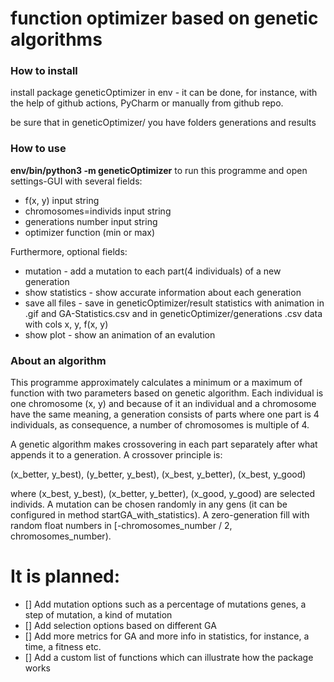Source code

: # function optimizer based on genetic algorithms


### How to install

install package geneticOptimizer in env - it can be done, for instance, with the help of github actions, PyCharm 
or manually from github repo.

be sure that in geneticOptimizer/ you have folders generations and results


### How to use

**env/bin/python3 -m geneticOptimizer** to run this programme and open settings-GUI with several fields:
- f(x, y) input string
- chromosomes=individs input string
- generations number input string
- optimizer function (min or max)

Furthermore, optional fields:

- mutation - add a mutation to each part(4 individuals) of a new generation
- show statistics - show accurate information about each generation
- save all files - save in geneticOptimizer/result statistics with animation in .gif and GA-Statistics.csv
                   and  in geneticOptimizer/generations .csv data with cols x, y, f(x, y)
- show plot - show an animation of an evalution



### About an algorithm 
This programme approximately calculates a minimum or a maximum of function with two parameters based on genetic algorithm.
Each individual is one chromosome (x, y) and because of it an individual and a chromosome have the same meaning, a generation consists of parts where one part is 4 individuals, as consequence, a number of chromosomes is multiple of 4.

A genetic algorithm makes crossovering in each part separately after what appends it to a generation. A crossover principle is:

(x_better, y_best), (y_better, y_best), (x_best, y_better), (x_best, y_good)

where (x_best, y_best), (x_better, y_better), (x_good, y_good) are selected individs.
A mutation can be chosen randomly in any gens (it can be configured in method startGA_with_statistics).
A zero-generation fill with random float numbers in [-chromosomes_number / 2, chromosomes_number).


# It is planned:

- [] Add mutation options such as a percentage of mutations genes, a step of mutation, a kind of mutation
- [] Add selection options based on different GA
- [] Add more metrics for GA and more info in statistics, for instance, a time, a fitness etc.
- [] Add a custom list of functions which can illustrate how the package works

####

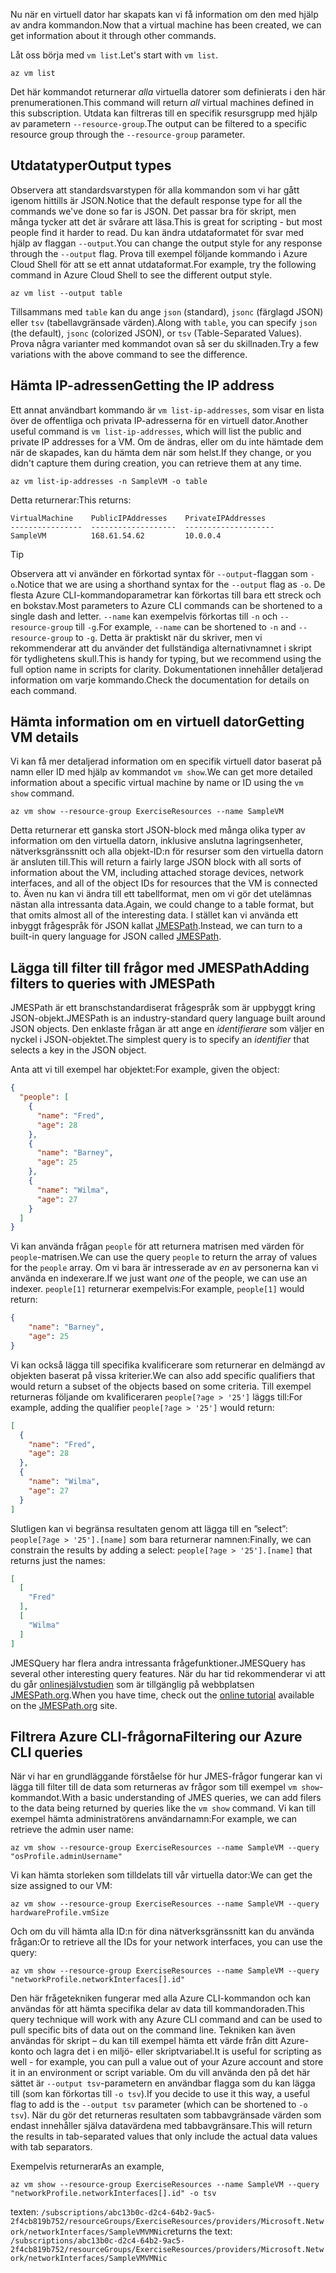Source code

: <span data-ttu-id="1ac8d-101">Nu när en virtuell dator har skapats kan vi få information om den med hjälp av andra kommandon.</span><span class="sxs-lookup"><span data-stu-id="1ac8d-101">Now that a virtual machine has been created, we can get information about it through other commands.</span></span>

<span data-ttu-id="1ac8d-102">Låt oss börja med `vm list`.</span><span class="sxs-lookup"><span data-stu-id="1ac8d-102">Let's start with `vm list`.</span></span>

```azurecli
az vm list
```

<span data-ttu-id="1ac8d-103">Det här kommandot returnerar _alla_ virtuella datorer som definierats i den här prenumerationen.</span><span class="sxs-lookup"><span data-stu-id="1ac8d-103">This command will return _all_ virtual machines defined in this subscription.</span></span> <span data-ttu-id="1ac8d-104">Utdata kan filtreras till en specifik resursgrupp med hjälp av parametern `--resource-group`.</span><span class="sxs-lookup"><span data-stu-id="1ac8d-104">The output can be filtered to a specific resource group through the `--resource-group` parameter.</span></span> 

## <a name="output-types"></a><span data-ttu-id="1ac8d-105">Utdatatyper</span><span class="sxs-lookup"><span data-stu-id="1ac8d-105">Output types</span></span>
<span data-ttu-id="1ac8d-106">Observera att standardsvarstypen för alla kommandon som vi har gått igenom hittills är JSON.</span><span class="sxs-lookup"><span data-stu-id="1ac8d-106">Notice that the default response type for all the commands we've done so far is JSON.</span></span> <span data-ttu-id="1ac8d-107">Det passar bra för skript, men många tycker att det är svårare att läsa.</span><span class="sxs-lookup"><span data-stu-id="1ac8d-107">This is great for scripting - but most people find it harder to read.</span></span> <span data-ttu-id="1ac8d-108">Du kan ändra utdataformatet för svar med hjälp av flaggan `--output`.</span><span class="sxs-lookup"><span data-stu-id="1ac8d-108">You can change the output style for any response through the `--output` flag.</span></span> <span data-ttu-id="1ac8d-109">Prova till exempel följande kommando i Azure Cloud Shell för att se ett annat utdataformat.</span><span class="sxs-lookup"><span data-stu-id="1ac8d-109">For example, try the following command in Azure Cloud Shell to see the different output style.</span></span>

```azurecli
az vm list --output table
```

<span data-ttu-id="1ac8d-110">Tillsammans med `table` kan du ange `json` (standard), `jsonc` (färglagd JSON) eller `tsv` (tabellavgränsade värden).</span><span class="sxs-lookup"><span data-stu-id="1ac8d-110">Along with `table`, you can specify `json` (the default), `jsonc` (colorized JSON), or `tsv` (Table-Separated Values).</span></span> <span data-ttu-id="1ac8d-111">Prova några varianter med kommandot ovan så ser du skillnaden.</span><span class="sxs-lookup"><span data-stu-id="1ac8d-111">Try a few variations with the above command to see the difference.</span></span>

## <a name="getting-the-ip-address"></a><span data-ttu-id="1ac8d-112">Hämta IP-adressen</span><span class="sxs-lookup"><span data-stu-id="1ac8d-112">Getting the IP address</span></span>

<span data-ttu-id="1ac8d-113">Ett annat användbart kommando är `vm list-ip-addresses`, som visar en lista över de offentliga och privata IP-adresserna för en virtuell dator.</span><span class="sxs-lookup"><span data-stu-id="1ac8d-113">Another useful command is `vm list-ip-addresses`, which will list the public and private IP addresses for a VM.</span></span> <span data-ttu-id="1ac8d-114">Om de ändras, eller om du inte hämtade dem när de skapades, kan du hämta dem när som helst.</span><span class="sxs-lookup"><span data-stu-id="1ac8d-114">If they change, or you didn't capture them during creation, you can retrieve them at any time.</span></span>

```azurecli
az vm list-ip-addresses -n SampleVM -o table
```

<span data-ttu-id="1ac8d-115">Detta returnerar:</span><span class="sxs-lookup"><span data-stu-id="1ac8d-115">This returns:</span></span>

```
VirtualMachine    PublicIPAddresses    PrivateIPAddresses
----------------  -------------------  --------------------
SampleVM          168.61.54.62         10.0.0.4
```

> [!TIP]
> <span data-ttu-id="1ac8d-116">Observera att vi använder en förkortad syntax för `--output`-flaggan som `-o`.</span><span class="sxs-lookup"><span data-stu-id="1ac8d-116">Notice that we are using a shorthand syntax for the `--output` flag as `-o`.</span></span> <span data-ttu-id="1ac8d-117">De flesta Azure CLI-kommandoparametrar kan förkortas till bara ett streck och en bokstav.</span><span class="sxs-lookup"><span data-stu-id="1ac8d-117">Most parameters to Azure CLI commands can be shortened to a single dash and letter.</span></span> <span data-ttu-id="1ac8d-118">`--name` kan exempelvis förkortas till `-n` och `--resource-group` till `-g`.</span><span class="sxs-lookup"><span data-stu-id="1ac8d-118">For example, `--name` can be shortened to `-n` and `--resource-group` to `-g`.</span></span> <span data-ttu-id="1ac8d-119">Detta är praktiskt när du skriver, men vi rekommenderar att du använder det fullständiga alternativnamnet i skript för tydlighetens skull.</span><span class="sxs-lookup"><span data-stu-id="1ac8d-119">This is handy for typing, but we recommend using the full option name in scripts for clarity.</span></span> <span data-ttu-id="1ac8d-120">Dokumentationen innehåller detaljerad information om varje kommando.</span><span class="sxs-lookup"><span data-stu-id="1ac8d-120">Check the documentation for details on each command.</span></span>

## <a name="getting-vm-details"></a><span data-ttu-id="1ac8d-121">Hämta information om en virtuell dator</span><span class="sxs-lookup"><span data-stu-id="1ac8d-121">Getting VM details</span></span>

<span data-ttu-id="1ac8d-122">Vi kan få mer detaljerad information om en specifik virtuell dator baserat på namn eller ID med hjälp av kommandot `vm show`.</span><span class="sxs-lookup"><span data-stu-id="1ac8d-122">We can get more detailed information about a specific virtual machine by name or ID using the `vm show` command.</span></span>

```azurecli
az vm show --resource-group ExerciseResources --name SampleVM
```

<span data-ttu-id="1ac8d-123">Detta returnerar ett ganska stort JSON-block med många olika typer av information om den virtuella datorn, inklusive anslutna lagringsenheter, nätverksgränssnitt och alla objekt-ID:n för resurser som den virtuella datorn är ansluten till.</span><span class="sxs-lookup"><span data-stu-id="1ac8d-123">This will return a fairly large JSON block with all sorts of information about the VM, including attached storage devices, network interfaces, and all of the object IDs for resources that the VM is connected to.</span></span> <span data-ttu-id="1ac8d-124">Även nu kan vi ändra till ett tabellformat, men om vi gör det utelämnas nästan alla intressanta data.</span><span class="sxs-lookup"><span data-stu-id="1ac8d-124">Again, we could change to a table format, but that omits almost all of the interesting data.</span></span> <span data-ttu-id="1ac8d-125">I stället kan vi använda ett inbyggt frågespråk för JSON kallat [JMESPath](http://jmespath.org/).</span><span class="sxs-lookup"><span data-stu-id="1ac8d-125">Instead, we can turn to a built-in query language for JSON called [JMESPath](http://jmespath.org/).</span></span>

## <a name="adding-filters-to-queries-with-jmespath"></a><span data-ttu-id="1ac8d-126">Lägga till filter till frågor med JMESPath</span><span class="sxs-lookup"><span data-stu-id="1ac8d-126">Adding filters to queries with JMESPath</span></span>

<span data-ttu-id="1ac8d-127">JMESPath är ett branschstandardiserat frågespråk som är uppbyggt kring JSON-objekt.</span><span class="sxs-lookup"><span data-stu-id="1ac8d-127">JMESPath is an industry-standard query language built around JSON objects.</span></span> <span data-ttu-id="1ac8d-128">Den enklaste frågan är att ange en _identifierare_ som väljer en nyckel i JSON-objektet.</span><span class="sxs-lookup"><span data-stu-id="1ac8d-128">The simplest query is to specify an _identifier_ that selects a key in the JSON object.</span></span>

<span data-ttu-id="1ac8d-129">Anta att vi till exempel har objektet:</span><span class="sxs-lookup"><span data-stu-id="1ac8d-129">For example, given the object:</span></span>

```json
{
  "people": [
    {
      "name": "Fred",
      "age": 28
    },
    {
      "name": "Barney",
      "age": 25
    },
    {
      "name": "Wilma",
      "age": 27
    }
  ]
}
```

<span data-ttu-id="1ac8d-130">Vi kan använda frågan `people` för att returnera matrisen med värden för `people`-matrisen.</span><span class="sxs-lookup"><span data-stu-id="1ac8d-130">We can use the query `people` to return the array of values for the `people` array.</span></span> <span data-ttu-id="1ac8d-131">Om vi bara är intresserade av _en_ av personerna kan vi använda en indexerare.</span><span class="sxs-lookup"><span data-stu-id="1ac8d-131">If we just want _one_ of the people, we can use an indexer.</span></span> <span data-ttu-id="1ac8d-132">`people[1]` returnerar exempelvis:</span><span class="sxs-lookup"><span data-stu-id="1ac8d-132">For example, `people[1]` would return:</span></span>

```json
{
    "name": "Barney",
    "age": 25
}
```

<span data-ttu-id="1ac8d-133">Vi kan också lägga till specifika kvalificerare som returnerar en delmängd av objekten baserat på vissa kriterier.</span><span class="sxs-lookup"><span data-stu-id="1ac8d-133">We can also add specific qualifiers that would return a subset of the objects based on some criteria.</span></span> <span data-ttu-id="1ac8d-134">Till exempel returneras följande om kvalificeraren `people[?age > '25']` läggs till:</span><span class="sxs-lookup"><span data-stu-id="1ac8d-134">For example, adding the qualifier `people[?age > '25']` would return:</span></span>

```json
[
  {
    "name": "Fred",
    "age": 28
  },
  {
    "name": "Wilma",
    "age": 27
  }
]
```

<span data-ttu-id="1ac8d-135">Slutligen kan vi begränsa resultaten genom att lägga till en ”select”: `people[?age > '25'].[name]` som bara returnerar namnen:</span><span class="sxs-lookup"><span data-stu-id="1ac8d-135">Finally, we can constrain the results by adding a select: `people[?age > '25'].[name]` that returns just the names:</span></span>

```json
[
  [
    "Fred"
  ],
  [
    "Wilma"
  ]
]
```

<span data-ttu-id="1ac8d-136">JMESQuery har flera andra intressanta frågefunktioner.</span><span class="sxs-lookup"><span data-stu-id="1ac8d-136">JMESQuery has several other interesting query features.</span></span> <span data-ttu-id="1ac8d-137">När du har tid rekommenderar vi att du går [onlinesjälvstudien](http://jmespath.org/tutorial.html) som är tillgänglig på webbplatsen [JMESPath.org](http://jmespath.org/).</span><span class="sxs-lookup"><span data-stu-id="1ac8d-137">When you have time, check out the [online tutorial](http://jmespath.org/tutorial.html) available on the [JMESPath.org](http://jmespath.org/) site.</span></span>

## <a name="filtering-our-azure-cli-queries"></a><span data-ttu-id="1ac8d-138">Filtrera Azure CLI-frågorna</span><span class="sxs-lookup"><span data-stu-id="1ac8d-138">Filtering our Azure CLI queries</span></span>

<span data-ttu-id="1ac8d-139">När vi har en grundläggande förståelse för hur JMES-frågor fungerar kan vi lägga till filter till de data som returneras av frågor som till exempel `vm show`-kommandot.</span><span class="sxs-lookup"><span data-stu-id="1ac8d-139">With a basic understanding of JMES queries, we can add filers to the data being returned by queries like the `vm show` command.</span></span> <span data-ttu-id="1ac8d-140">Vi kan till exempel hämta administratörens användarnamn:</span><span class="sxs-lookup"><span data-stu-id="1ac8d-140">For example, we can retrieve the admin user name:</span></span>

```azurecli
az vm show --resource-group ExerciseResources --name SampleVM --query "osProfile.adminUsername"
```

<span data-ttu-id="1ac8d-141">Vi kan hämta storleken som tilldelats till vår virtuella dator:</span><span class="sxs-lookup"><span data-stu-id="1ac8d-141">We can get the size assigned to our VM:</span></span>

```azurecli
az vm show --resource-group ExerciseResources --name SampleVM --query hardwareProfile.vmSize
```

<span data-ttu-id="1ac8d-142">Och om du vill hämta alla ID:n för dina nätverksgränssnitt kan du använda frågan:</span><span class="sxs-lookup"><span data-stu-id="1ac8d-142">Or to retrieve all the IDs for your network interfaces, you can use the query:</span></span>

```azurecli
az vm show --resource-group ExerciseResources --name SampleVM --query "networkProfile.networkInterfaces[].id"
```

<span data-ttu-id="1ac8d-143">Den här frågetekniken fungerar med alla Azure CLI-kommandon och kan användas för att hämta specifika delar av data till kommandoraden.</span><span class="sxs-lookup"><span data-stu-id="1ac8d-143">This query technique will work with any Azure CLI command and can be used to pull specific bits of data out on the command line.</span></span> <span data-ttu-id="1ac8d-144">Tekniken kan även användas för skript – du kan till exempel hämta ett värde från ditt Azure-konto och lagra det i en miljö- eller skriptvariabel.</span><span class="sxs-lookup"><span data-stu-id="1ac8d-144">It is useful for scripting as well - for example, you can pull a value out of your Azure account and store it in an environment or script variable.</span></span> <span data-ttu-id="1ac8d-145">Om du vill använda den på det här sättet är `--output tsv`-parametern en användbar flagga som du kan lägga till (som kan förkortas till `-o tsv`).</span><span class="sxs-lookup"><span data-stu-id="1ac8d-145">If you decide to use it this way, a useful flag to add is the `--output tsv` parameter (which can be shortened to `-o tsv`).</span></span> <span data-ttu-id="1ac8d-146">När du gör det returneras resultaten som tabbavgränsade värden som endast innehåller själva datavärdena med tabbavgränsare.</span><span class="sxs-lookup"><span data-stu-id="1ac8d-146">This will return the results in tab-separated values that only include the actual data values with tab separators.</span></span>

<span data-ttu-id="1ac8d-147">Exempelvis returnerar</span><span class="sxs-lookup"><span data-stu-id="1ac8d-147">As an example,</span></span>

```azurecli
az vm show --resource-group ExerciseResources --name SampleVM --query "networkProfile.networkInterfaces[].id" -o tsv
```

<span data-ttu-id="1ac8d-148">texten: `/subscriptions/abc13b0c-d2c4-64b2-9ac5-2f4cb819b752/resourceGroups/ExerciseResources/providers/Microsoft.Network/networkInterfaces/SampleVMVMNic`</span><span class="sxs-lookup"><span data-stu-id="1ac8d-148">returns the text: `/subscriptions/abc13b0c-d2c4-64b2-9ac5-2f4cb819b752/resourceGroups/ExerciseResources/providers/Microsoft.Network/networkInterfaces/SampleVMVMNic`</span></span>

####

§ **YOUR ASSIGNMENT**
Extract all lines from the data in which "options" is found.

§ **WRITTEN RESPONSE**
- [] Add mutation options such as a percentage of mutations genes, a step of mutation, a kind of mutation
- [] Add selection options based on different GA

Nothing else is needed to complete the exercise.